This is in contrast to India, which Kandhari says is underinvested.

“It’s underinvested because investment to GDP was down, and now investment and manufacturing are hopefully picking up with the China-plus-one diversion of trade that is happening there,” Kandhari told CNBC’s “Squawk Box Asia.”

Recently companies have pursued a “China-plus-one” strategy as they diversify their supply chains in a bid for resilience.

India story definitely feels like it has legs.

Jitania Kandhari

Deputy CIO at Morgan Stanley

Kandhari added that India is undersupplied in terms of homes and property, whereas “China has so many excesses.”

China’s real estate sector has been mired in debt and plagued by weak sales. New home sales for the top 100 developers sunk by about a third in June and July from a year ago, after double-digit growth earlier in the year, according to S&P Global Ratings.

“India’s beginning a new cycle on the real estate side — made in India, work from India — with the global centers setting up there,” she elaborated.
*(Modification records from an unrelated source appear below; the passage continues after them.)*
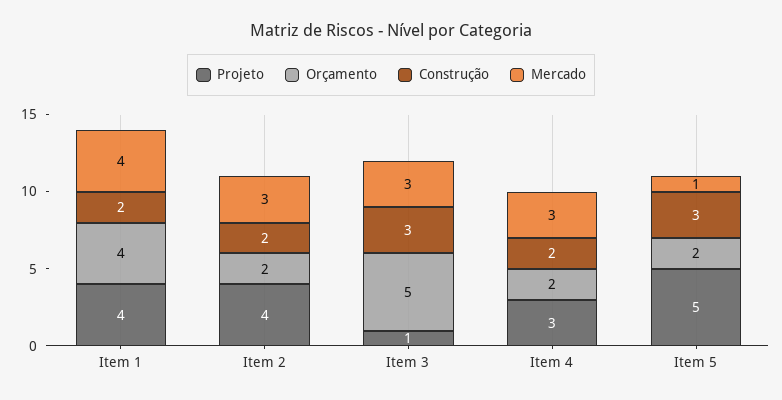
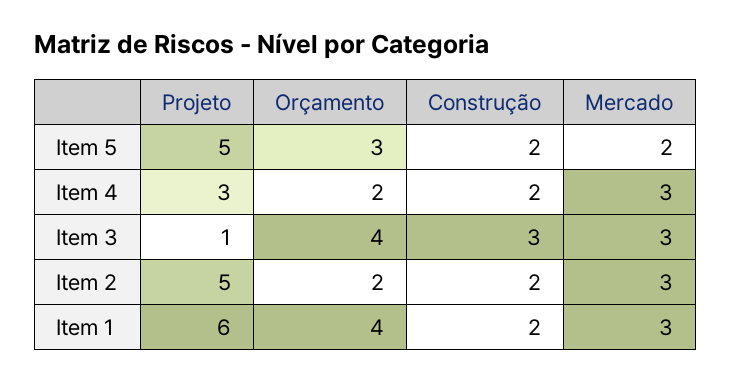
  {
    "Projeto": {
-     "Item 1": 4,
+     "Item 1": 6,
-     "Item 2": 4,
+     "Item 2": 5,
      "Item 3": 1,
      "Item 4": 3,
      "Item 5": 5
    },
    "Orçamento": {
      "Item 1": 4,
      "Item 2": 2,
-     "Item 3": 5,
+     "Item 3": 4,
      "Item 4": 2,
-     "Item 5": 2
+     "Item 5": 3
    },
    "Construção": {
      "Item 1": 2,
      "Item 2": 2,
      "Item 3": 3,
      "Item 4": 2,
-     "Item 5": 3
+     "Item 5": 2
    },
    "Mercado": {
-     "Item 1": 4,
+     "Item 1": 3,
      "Item 2": 3,
      "Item 3": 3,
      "Item 4": 3,
-     "Item 5": 1
+     "Item 5": 2
    }
  }

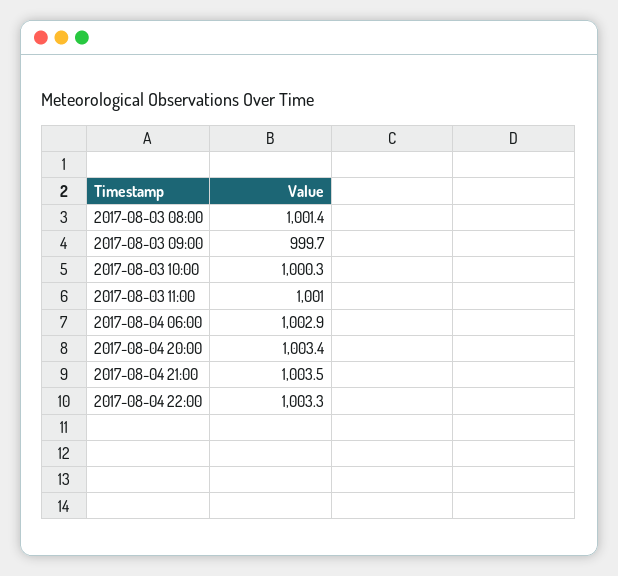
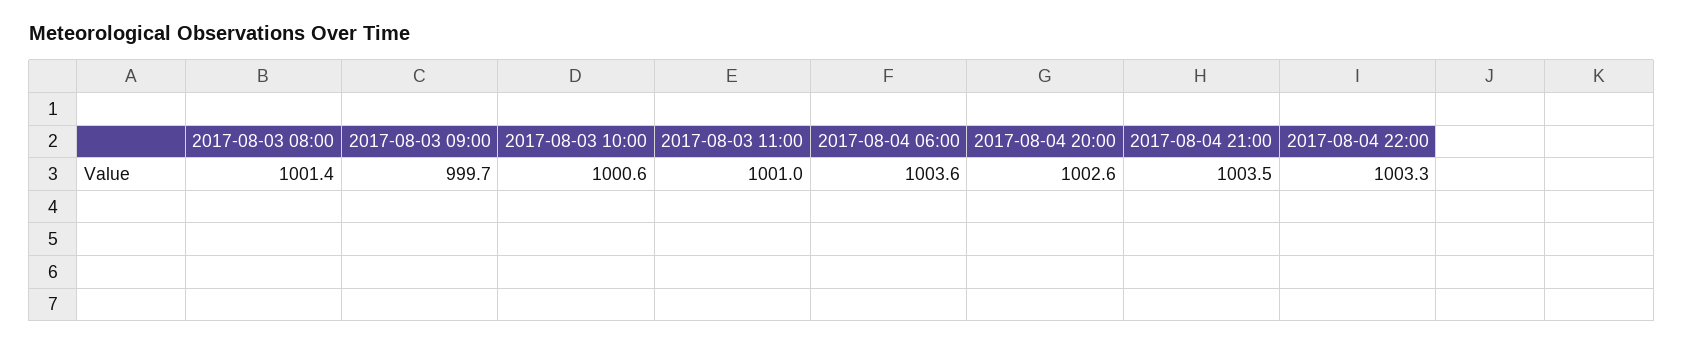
  {
    "2017-08-03 08:00": 1001.4,
    "2017-08-03 09:00": 999.7,
-   "2017-08-03 10:00": 1000.3,
+   "2017-08-03 10:00": 1000.6,
    "2017-08-03 11:00": 1001,
-   "2017-08-04 06:00": 1002.9,
+   "2017-08-04 06:00": 1003.6,
-   "2017-08-04 20:00": 1003.4,
+   "2017-08-04 20:00": 1002.6,
    "2017-08-04 21:00": 1003.5,
    "2017-08-04 22:00": 1003.3
  }

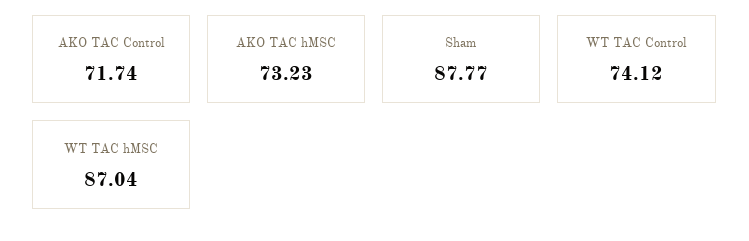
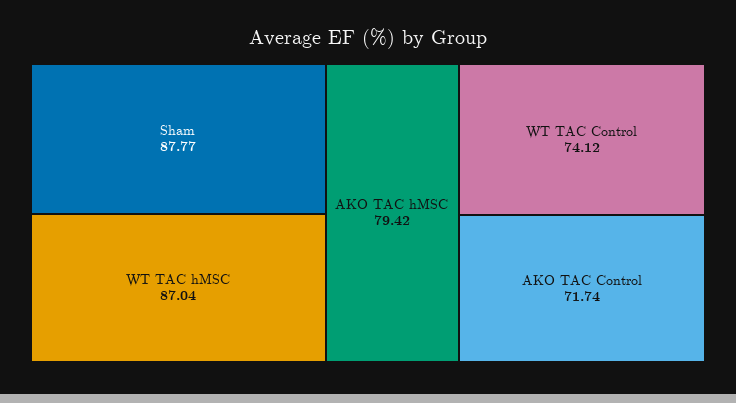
  {
    "AKO TAC Control": 71.74,
-   "AKO TAC hMSC": 73.23,
+   "AKO TAC hMSC": 79.42,
    "Sham": 87.77,
    "WT TAC Control": 74.12,
    "WT TAC hMSC": 87.04
  }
“So India story definitely feels like it has legs.”

That being said, Kandhari feels that some pockets of China are still investable, hinging on the improvement of the country’s economic growth.

Kandhari said a key factor that investors need to take into account is that the risk premium in both public and private Chinese assets have gone up given geopolitical issues, as well as the country’s nominal growth which has “collapsed.”
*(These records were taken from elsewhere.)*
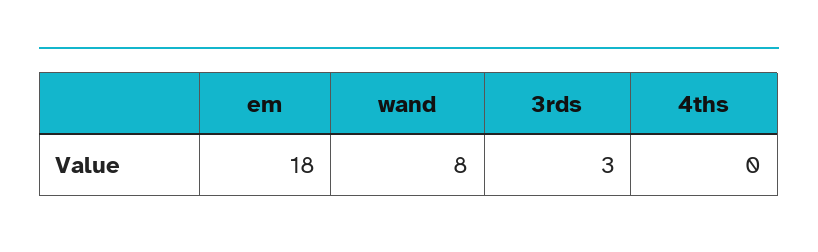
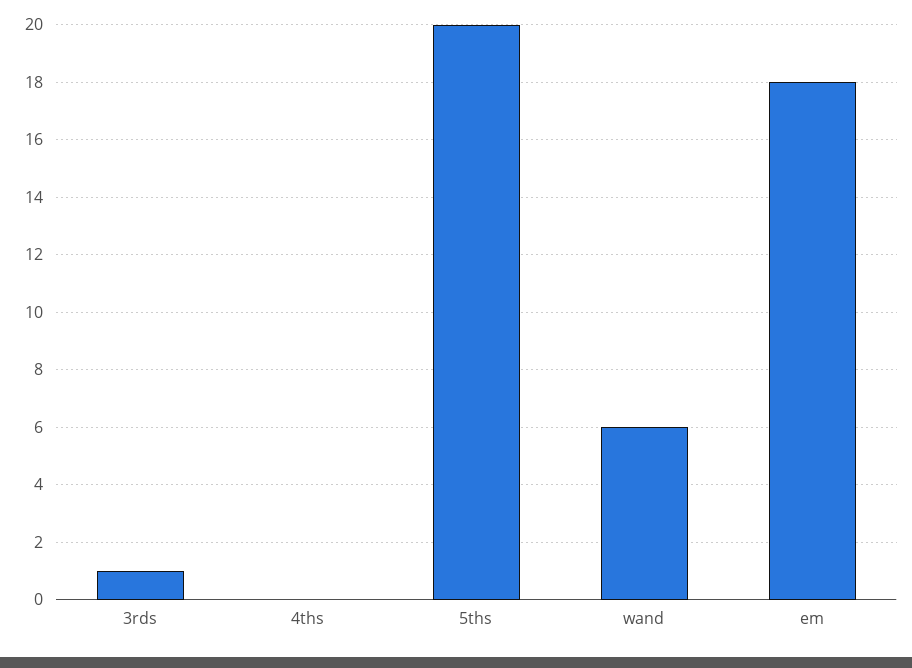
  {
    "em": 18,
-   "wand": 8,
+   "wand": 6,
-   "3rds": 3,
+   "3rds": 1,
-   "4ths": 0
+   "4ths": 0,
+   "5ths": 20
  }

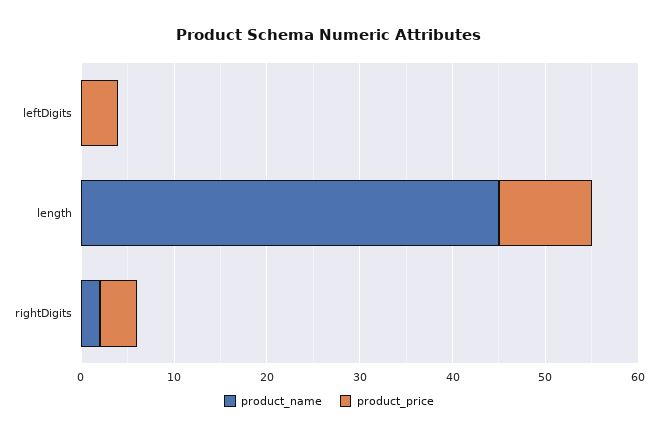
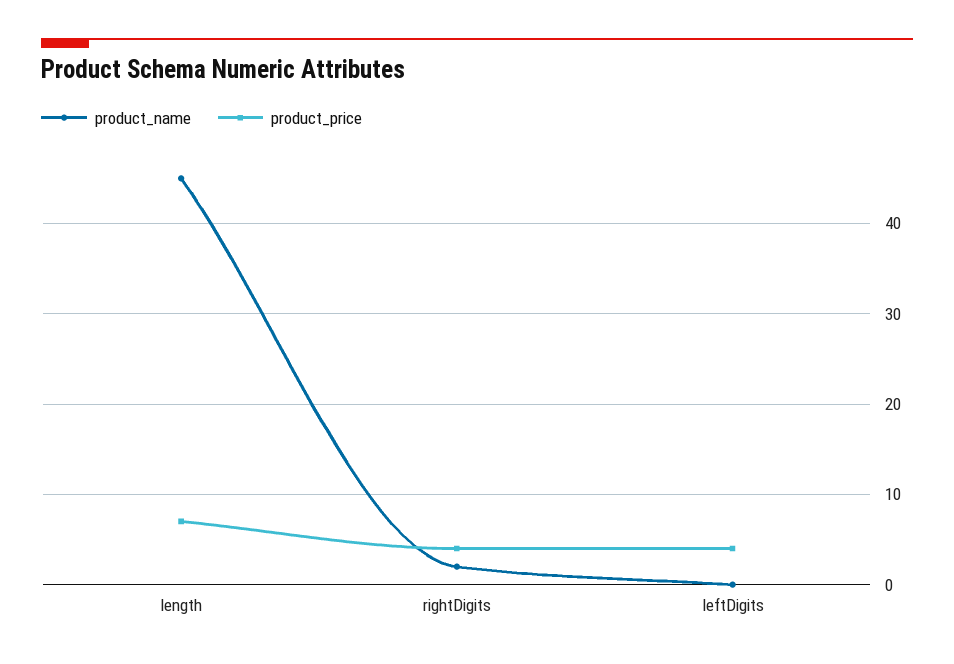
  {
    "product_name": {
      "leftDigits": 0,
      "length": 45,
      "rightDigits": 2
    },
    "product_price": {
      "leftDigits": 4,
-     "length": 10,
+     "length": 7,
      "rightDigits": 4
    }
  }

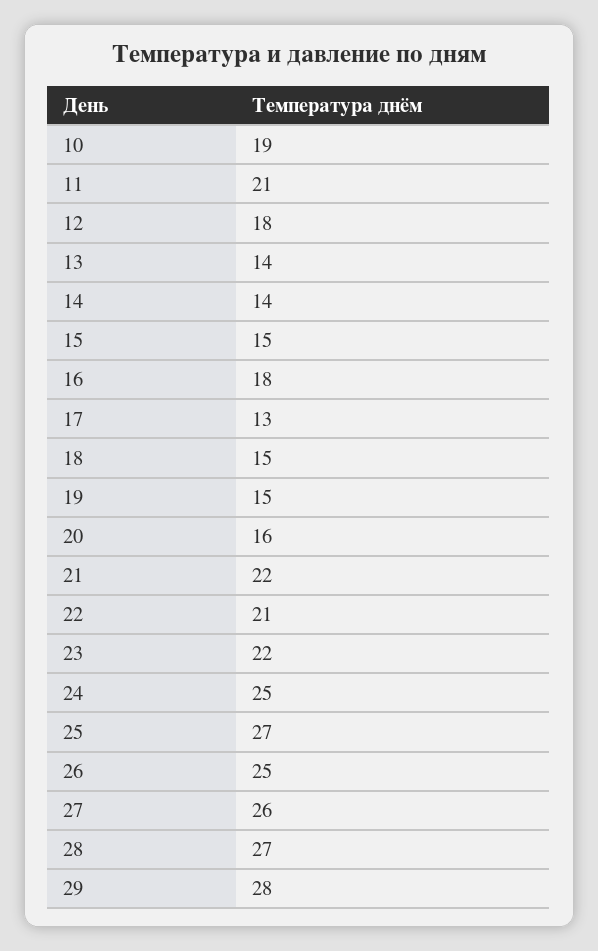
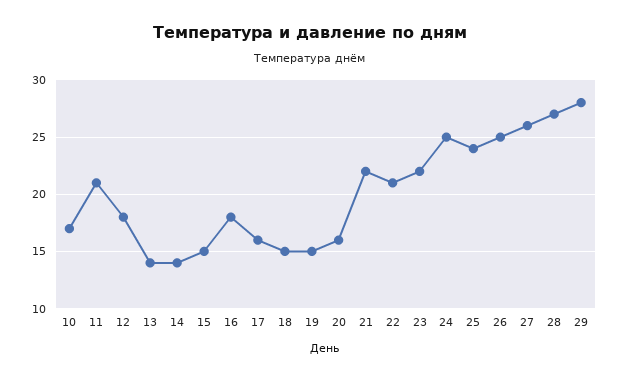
  {
-   "10": 19,
+   "10": 17,
    "11": 21,
    "12": 18,
    "13": 14,
    "14": 14,
    "15": 15,
    "16": 18,
-   "17": 13,
+   "17": 16,
    "18": 15,
    "19": 15,
    "20": 16,
    "21": 22,
    "22": 21,
    "23": 22,
    "24": 25,
-   "25": 27,
+   "25": 24,
    "26": 25,
    "27": 26,
    "28": 27,
    "29": 28
  }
China has been battered by a slew of disappointing economic figures, with the latest economic data broadly missing expectations.

“You really need the nominal side of the economy to pick up, and that will be only in areas where there is pricing power, or areas where you would see growth,” Kandhari said, citing examples in green technology and semiconductors.
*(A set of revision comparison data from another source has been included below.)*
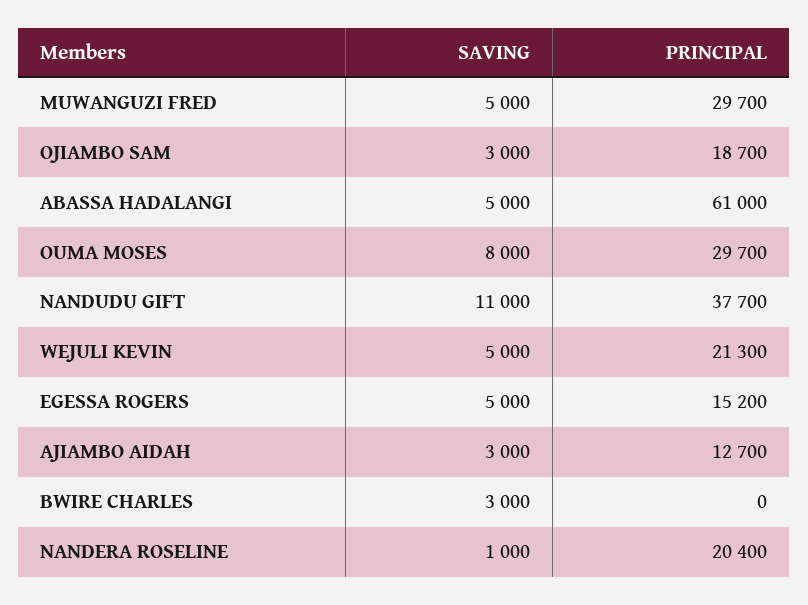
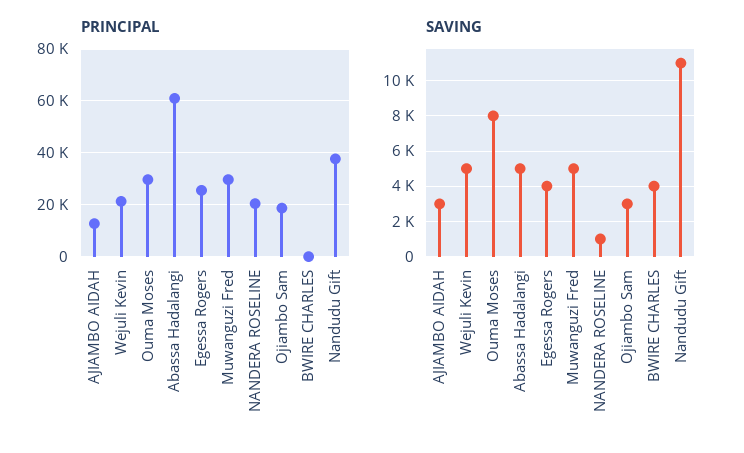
  {
    "SAVING": {
      "MUWANGUZI FRED": 5000,
      "OJIAMBO SAM": 3000,
      "ABASSA HADALANGI": 5000,
      "OUMA MOSES": 8000,
      "NANDUDU GIFT": 11000,
      "WEJULI KEVIN": 5000,
-     "EGESSA ROGERS": 5000,
+     "EGESSA ROGERS": 4000,
      "AJIAMBO AIDAH": 3000,
-     "BWIRE CHARLES": 3000,
+     "BWIRE CHARLES": 4000,
      "NANDERA ROSELINE": 1000
    },
    "PRINCIPAL": {
      "MUWANGUZI FRED": 29700,
      "OJIAMBO SAM": 18700,
      "ABASSA HADALANGI": 61000,
      "OUMA MOSES": 29700,
      "NANDUDU GIFT": 37700,
      "WEJULI KEVIN": 21300,
-     "EGESSA ROGERS": 15200,
+     "EGESSA ROGERS": 25000,
      "AJIAMBO AIDAH": 12700,
      "BWIRE CHARLES": 0,
      "NANDERA ROSELINE": 20400
    }
  }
But these will only be in small pockets, she reaffirmed. Additionally, capitulation in China has only happened at the sentiment level, but not at the flows level where it’s looking “like a screaming buy,” she surmised. Capitulation generally means a point at which investors sell their assets out of fear.

“So I think it will take a while for even any upside, and [for] some of the select pockets that [will] look encouraging to us.”